The hardship that was happening and would happen to the business community "is very significant and very concerning to most of us".

Phil Taylor said the revised construction programme did not "discuss the possibility of significantly increasing the workforce to bring this job to conclusion much sooner rather than later".

"I appreciate that more manpower requires more money but the additional financial impacts need to be shared fairly between council and the business community," he said. 

However, later in the meeting, council programme delivery manager Russell McGuigan there were additional people working on the upgrade.

"There are now three teams on the job where there used to be two," McGuigan said. "We came out of stage one 15 weeks behind.

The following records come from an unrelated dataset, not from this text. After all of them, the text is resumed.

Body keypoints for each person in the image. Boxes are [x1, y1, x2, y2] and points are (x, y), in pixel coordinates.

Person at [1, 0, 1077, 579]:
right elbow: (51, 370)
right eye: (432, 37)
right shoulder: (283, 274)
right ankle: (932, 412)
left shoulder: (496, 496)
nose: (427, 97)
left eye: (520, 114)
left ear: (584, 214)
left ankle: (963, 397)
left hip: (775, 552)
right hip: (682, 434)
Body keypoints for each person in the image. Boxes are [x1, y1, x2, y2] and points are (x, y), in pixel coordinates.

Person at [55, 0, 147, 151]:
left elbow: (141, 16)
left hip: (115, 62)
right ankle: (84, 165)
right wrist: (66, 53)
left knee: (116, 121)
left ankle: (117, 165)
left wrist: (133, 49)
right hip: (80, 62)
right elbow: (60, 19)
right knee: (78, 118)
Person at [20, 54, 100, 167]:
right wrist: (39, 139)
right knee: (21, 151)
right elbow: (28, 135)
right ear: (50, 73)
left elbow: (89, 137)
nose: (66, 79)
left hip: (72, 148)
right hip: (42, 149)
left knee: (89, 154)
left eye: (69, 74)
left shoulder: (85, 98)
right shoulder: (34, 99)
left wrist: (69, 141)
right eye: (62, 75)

Our current plan sees us finishing the project four weeks behind our original schedule so the next few months, we're actually going to make up 11 weeks."

The "boxes" – safety fencing and hoardings – needed to be extended to allow the three teams to work concurrently.

"We can't get the three teams in one box," McGuigan said. "The key message from the businesses is: 'Get the job done' so our emphasis is on getting the job done as quickly as possible whilst not compromising safety or quality."

Cr Mark Greening said he believed the concern from a lot of the businesses was "a longer wall is being created between the north side of Queen St and the south side of Queen St and the business transfer, the foot traffic, to get across has been more disincentivised hence they're wanting this to be moving faster if this wall is getting bigger and longer".

On Thursday afternoon, the street was fenced off from an area near ASB to beyond the library a distance of 190m, though pedestrians could cross outside the library itself. 

McGuigan said the intersection of Queen and Cambridge streets was due to open by the end of this month, which would improve the traffic flow.

"The library section's looking rather good; it's almost finished," he said. "That gives you a feel for what the street will look like; it's quite a different look."

Cr Kit Maling said he had seen more productivity over the past six weeks.

"The result looks stunning ... and to catch up 11 weeks is to be commended but it's just that it started off so bad," Maling said.